在汉娜独角兽意象的作用下,小说系列人物潜意识地丧失身份的归属,性别开始暧昧或者转向,这些都是独角兽意象化的操演行为,所构成却区别于自然性别的意象性别,构成意象性别的人物在独角兽稳定秩序的前提下通过身体表达出不同的性欲望。玛丽安的情感转向在独角兽意象下的具体表现是通过操演不同的性别身份来实现的。当开始接触汉娜的时候,赋予在汉娜身上的神性独角兽光环深深地吸引着玛丽安,玛丽安认为这种吸引是对汉娜的爱。玛丽安对汉娜的情感是汉娜独角兽意象反作用建立的性别关系,生成了对自身的自然或生理性别与意象性别间的因果连续性认识,且对汉娜的爱是基于性别身份的操演来呈现统一性和一致性的反复经验,从而解放身体自然性别的局限以展现自我意识的权力话语。通过性别身份的构建,玛丽安对汉娜的爱是同质爱的需求,因为失恋来到盖兹的玛丽安在异性人物身上并未找到自身的性别归属认同,而汉娜的独角兽意象给予了玛丽安身份的认同。但是当汉娜独角兽意象开始解构时,玛丽安的性别身份开始转换,并且与丹尼斯产生了认同疆域。因为,解构表明意象中的秩序出现紊乱,那么性别身份的幻想破灭让玛丽安的自然性别回归了表征,并通过身体去寻求规范的结构。

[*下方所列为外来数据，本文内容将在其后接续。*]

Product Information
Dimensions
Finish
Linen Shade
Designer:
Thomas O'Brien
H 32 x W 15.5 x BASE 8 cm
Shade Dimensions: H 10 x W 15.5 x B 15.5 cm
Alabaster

小说中的情节非常细腻直白地刻画了玛丽安和丹尼斯的性爱场景,直观地呈现性别操演通过身体来呈现的快感和自然的欲望。所以玛丽安是双性情感认同体,通过身体的操演行动展示出爱欲与强制性秩序。除了玛丽安,小说人物是双性情感认同体的还有吉拉尔德、杰姆西、彼特。这三个人物作为男性的生理性别在独角兽意象的规约中,以身体来操演性别转换,并通过建构双性的身份实现自我爱欲的表达。吉拉尔德作为汉娜丈夫的情人兼性奴,随着汉娜独角兽意象的演变,其性别身份的操演也发生得非常频繁。吉拉尔德一直释放着自我的同性情欲,却在拯救汉娜计划破产后,以暧昧的性别身份对玛丽安进行同质的引导实则是一种强制性权力话语的建立。杰姆西曾经对独角兽化的汉娜产生了情感,并计划救出汉娜。然而同样在计划失败后,因为杰姆西被吉拉尔德性侵后成了对方的性奴,开始一同监控汉娜,因此偏离了对汉娜的初衷情感,吉拉尔德对杰姆西的性侵是为了建立自身的强制性权力话语,用于构建杰姆西对自己性别改变的认同机制,已达到满足自身的欲望和控制杰姆西的目的。所以杰姆西和吉拉尔德作为同样的双性情感认同体是通过性别转换来操演着同质的认同追求,并且以性爱关系来展现性别操演中的“性”表演,以期望达到权力话语的表达和稳定秩序的目的。

上述小说人物的情感转向和性别操演都是汉娜独角兽意象的反作用力结果,力的作用是人物实体的内在生命力驱动,在自我精神的影响下通过内在生命力寻得有形或无形的着力点。所以汉娜独角兽意象的建构和解构是他者外力作用的结果,而小说其他人物的生命力表达又是独角兽意象的反作用产物。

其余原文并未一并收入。